In this project, I conducted a user analysis to gain insights into user preferences and improve Deezer's music recommender feature. Understanding user behavior is crucial in the competitive music streaming industry to enhance user experience and increase customer engagement. The findings aimed to provide valuable insights to modify it Flow Feature for Deezer to stay ahead in the industry.
523.9 million people globally subscribed to a music streaming service (TechCrunch, 2022)
Deezer a French music streaming service, offers 73 million tracks and personalized features based on subscription types. Deezer's Flow feature provides optimized recommendations based on the user's mood, listening history, context, and time, allowing users to discover music based on their mood, context, or specific events.
In 2016, Deezer introduced an exclusive feature called Flow, which is an optimized recommendation system based on the user's mood. Flow recommends new or previously listened-to tracks to users based on their listening history, context, and time, allowing users to discover music based on their mood, context, or specific events.
In today's information-rich environment, users often face decision overload, leading to delayed decisions and reduced motivation to stay with a service. To increase competitive advantage and enhance user loyalty, businesses need to develop recommender systems that automatically suggest content based on user preferences. (Maasø & Hagen, 2020; Hansen et al., 2021).
The original goal of this Kaggle challenge is to improve Deezer's recommender system by accurately predicting and suggesting tracks that users will listen to for more than 30 seconds. However, in this project, I went beyond just predicting track skips and conducted a comprehensive user preference analysis to gain insights from user age, activities, music preferences, and listening patterns to optimize the user experience of Deezer's recommendation system.
Target variable of this dataset is is_listened. There are 7'558'834 observations with 14 preditors.
During the data exploration phase, we identified three main issues in the training dataset:
To gain insights into user preferences, behaviors, and listening patterns, several feature engineering techniques were applied. This involved extracting time-related features from the "ts_listen" field, such as year, month, day, weekday, is_weekend, hour, minutes, and seconds. Additionally, season and sessions were derived from the month and hour, categorizing them into four seasons and six time sessions.
User-related features were also created by aggregating user_id, ts_listen, user_age, media_duration, and media_id. This included features such as
These features were engineered to provide a deeper understanding of user behaviors and listening patterns for further analysis and modeling.
More detail can be seen in Deezer data analysis result.

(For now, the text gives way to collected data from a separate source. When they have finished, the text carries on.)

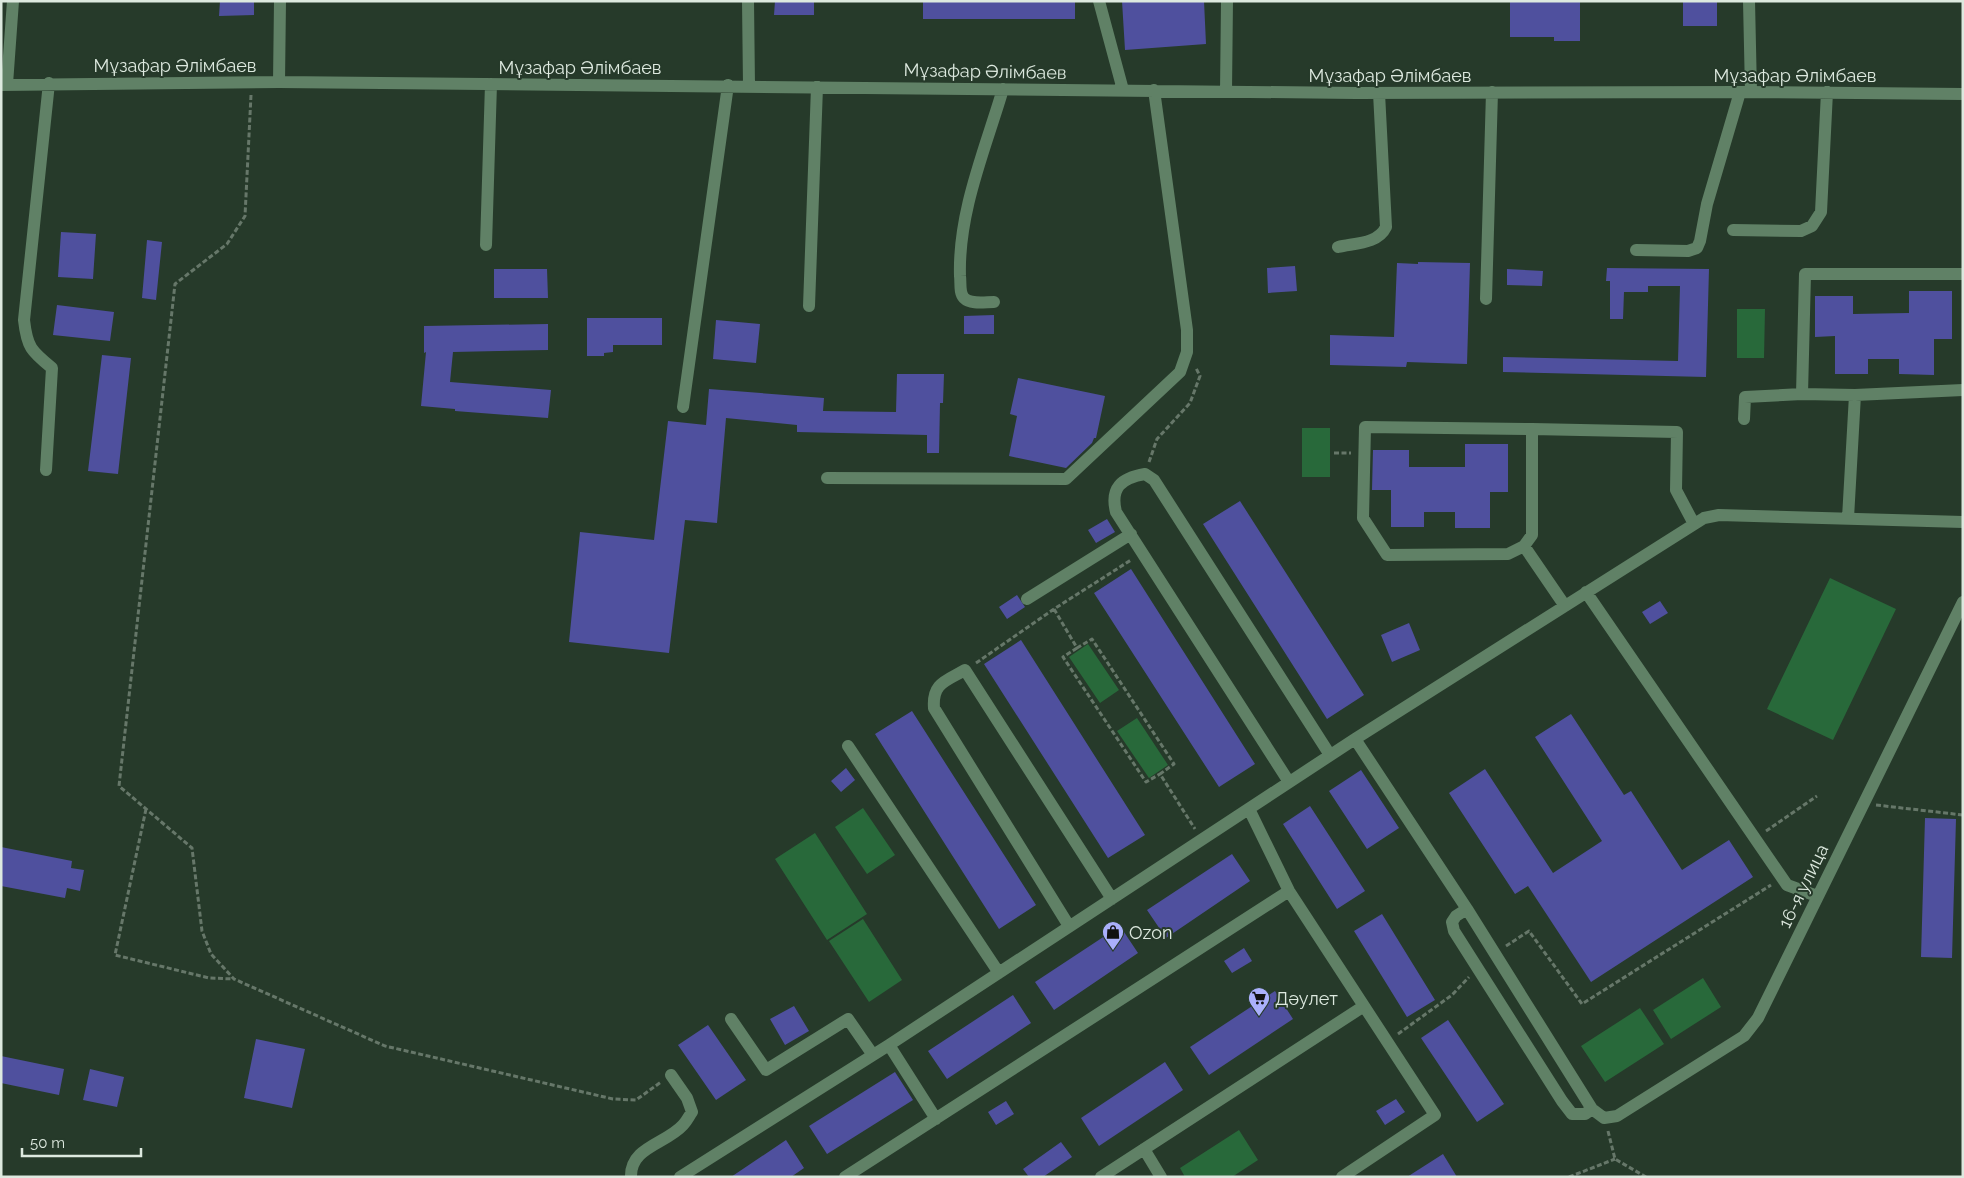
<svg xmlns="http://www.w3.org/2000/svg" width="1964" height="1178" viewBox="0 0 1964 1178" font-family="Raleway,sans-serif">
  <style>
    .green { fill: #28693a }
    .building { fill: #4f509e }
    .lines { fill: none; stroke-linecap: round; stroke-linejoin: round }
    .path { stroke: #667769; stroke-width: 3; stroke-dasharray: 5 2.5; stroke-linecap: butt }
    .minor { stroke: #608166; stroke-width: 12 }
    .labels { text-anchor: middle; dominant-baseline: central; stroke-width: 4; stroke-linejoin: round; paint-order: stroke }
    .street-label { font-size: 18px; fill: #dde9df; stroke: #263a2a }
    .poi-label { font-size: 18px; fill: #dde9df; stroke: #263a2a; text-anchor: start }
  </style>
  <rect width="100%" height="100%" fill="#263a2a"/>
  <!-- green -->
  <path class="green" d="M1737,309H1765L1764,358H1737Z
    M1302,428H1330V477H1302Z
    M1830,578L1896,609L1833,740L1767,709Z
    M1088,644L1119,690L1100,703L1069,657Z
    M1137,718L1168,765L1149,778L1117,731Z
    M863,808L895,855L867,874L835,827Z
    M815,833L867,914L827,940L775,859Z
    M863,919L902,980L869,1002L829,941Z
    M1703,978L1721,1007L1671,1039L1653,1010Z
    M1640,1008L1664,1044L1605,1082L1581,1046Z
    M1239,1130L1258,1160L1232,1177H1185L1180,1168Z"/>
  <!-- building -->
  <path class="building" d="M220,1H254V15L219,16Z
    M775,1H814V15H774Z
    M923,1H1075V19H923Z
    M1122,1H1204L1206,44L1125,50Z
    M1510,1H1580V41H1554V37H1510Z
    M1683,1H1717V26H1683Z
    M61,232L96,234L93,279L58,277Z
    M147,240L162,242L156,300L142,298Z
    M1418,262L1470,263L1467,364L1407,362L1406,367L1330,365V335L1394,337L1397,263L1418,264Z
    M1295,266L1297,291L1268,293L1267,268Z
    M1607,268L1709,269L1706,377L1503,372V357L1678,361L1680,286H1648V292H1624L1623,319H1610V281H1606Z
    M494,269H547L548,298H494Z
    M1507,269L1543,271L1542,286L1507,285Z
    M1909,291H1952V339H1934V375L1899,374V359H1868V374H1835V336L1815,337V296H1853V314L1909,313Z
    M57,305L114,312L110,341L53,335Z
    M994,315V334H964V316Z
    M587,318H662V345H613V352L604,353V356H587Z
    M716,320L760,324L756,363L713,359Z
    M548,324V350L453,352L450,382L551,390L548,418L455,411V409L421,406L426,352L424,353V326Z
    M102,355L131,358L118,474L88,471Z
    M897,374H944L943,403H940L939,453H927V435L797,432V425L726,418L717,523L685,520L669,653L569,642L580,532L654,540L668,421L706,425L709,389L824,398L823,411L896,412Z
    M1018,378L1105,396L1096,438H1094L1092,443L1066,468L1009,456L1017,416L1010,414Z
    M1465,444H1508V492H1490V528H1455V512H1424V527H1391V490H1372L1373,450H1409V467H1465Z
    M1240,501L1364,695L1327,719L1203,524Z
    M1107,519L1115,532L1096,543L1088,530Z
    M1131,569L1255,764L1219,787L1094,593Z
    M1017,595L1025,607L1007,619L999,607Z
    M1660,601L1668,613L1650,624L1642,612Z
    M1409,623L1420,650L1392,662L1381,635Z
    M1021,640L1145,835L1108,858L984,664Z
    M912,711L1036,905L999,929L875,734Z
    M1571,714L1624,795L1631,791L1682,870L1729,840L1753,877L1591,982L1528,886L1515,894L1449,793L1485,769L1553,873L1602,841L1535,737Z
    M846,768L855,780L841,792L831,781Z
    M1361,770L1399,828L1367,849L1329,791Z
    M1310,806L1365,891L1337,909L1283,824Z
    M1925,818L1956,819L1952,958L1921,957Z
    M1,847L72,861L71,868L84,870L80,891L67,888L65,898L1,886Z
    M1232,854L1250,881L1166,938L1147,910Z
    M1382,914L1435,1000L1407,1017L1354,931Z
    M1120,926L1138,953L1054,1010L1035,982Z
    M1244,948L1252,961L1232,973L1224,961Z
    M1275,991L1293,1019L1209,1075L1190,1047Z
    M1013,995L1031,1023L947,1079L928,1051Z
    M794,1006L809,1031L785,1045L770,1019Z
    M1448,1020L1504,1104L1477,1122L1421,1038Z
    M708,1025L746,1080L716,1100L678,1045Z
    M256,1039L305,1049L292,1108L244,1098Z
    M1,1056L64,1069L59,1095L1,1083Z
    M1165,1062L1183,1090L1099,1146L1081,1118Z
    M90,1069L124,1077L117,1107L83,1100Z
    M895,1072L913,1100L827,1154L809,1126Z
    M1396,1099L1405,1112L1385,1125L1376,1111Z
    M1006,1101L1014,1114L996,1125L988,1112Z
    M786,1140L804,1168L791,1177H731Z
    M1061,1142L1072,1157L1043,1177H1029L1023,1169Z
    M1443,1154L1457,1177H1407Z"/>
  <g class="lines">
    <!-- path -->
    <path class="path" d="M251,95L245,216L227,244L175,284L119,786L192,848L202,931L211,954L234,979L385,1046L613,1099L636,1100L661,1082
      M1334,453H1351
      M1149,462L1157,439L1190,403L1200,376L1196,368
      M1054,609L1077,648L1092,639L1174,764L1160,774L1195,829
      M1077,648L1063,657L1146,782L1160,774
      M976,663L1054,609L1131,560
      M1876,805L1963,815
      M146,809L115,955L209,978L234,979
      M1766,831L1817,796
      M1506,946L1529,931L1582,1004L1771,885
      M1398,1034L1452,995L1469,977
      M1608,1131L1615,1159L1646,1177
      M1569,1177L1615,1159"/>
    <!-- minor -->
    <path class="minor" d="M748,1L749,86
      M1099,1L1123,90
      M1749,1L1751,92
      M279,82L280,1
      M7,84L13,1
      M1,85L279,82L1356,93L1740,92L1963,94
      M1226,91L1227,1
      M1733,230L1801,231L1812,226L1821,212L1827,92
      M486,245L491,84
      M1338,247C1355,243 1378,244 1386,227L1379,93
      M1636,250L1688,251L1697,248L1700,241L1707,204L1740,92
      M1963,274H1805L1802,394L1855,395L1963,390
      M1486,299L1492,92
      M994,302C985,302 971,305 964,298C959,293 961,283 960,276C958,212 985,150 1003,89
      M809,306L817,87
      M683,407L728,85
      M1744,419L1745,397L1802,394
      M1365,427L1532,429V535L1524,546L1508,554L1387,555L1363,518Z
      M1532,429L1677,432L1676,490L1694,524
      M46,470L52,368C31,351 27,347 24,320L49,83
      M827,478L1066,479L1180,372L1187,352V330L1154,90
      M1848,518L1855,395
      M1524,546L1565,606
      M1586,592L1787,885L1817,896
      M1027,599L1131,534
      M1355,739L1467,909L1592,1109L1604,1118L1617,1116L1744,1036L1758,1018L1963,602
      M848,746L999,973
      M1289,782L1116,512C1110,488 1121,478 1145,474L1154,480L1330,755
      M1249,809L1289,891L1435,1115L1342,1177
      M1467,909L1456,916L1452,922L1454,931L1562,1101L1572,1114H1585L1592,1109
      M1069,926L934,708C932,683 946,681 965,670L1112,899
      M731,1019L766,1070L848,1019L873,1055
      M889,1045L936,1119
      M1144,1149L1161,1177
      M631,1177C630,1147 666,1144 683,1125C687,1121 689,1116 692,1112L687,1098L671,1075
      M680,1177L889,1045L1355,739L1704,518L1719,515L1963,522
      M845,1177L1289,891
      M1101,1177L1364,1006"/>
  </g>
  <!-- icons -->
  <defs>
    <g id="shop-pin" transform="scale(1.125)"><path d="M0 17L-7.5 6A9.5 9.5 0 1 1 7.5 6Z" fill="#aab0fb" stroke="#263a2a"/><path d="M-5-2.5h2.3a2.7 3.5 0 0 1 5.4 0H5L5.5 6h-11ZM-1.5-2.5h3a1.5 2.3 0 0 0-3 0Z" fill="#111"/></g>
    <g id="supermarket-pin" transform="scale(1.125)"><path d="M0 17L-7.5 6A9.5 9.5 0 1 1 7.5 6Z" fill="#aab0fb" stroke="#263a2a"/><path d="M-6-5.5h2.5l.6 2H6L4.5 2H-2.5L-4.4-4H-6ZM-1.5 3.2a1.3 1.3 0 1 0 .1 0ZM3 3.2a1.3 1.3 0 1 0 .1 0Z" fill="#111"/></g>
  </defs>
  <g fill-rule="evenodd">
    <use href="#shop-pin" x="1113" y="932"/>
    <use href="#supermarket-pin" x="1259" y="998"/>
  </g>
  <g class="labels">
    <!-- street labels -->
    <g class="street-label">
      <text x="175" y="65">Мұзафар Әлімбаев</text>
      <text x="580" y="67">Мұзафар Әлімбаев</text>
      <text transform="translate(985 71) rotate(1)">Мұзафар Әлімбаев</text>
      <text x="1390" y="75">Мұзафар Әлімбаев</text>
      <text x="1795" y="75">Мұзафар Әлімбаев</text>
      <text transform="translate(1803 886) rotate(-64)">16-я улица</text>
    </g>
    <!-- poi labels -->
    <g class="poi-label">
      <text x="1129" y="932">Ozon</text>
      <text x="1275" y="998">Дәулет</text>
    </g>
  </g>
  <!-- border -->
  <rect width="1964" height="1178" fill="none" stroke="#dde9df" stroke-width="5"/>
  <!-- scale -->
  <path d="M22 1148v8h119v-8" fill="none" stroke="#dde9df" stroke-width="2.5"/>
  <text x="30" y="1148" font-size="15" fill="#dde9df" stroke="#263a2a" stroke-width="4" paint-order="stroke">50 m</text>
</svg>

I analyzed the "listen_type" feature, which indicates whether a user listened to music using the FLOW function (listen_type = 1) or not (listen_type = 0). I aggregated attributes such as user_id, user_age, and media_id (songs) to calculate the average number of songs listened per user and the percentage of songs listened across different age groups.
Table 1 presents information on the average length of songs listened to and the percentage of song listening with and without the FLOW function. The results clearly show that users who do not use the FLOW function listen to songs that are three times longer compared to users who use the FLOW function. Specifically, users who do not use the FLOW function listen to nearly 60% of a song, while users who use the FLOW function only listen to less than 20% of a song that is recommended by the system.
User age is added to Table 2 to compare user listening behaviour accros ten age groups
listen_type is added to Table 3 to compare users listening behaviour accros ten age groups within and without FLOW function
When analyzing content, genre is a significant feature that can vary over time and be influenced by the surrounding scenarios of users. Through our analysis, we identified 6 main genres with genre IDs 0, 7, 10, 25, 27, and 14, which were highly popular among all other attributes such as hour, session, context, platform, listen type, and user age. In other words, regardless of the time of day, user age, or context, these 6 genres were consistently favored by users. The key findings are listed below, and graphical analysis can be seen in deezer_eda_result
In conclusion, time is a critical factor that influences user preferences in music listening. Genre preferences may vary by user age, platform, and listening environment. To improve the FLOW feature and reduce bounce rate, a context-based recommendation system is suggested, considering personalized features. This can provide relevant content based on user preferences, listening habits, and contextual factors. By incorporating these factors, it can potentially enhance user satisfaction with Deezer's recommendation system.
It was a great experience to work on a dataset that contains millions of entries. Ideally, it would be good to start data processing in a database due to the simplicity of programming. In addition, performing data queries can help us have a quick glance at the data and gain a better understanding when performing statistical calculations. On the other hand, many categorical attributes in the given dataset are replaced with numeric labels. It would be helpful to have the original labels of each categorical variable, as they can assist analysts in forming problem statements or hypotheses, and provide better interpretation when analyzing data.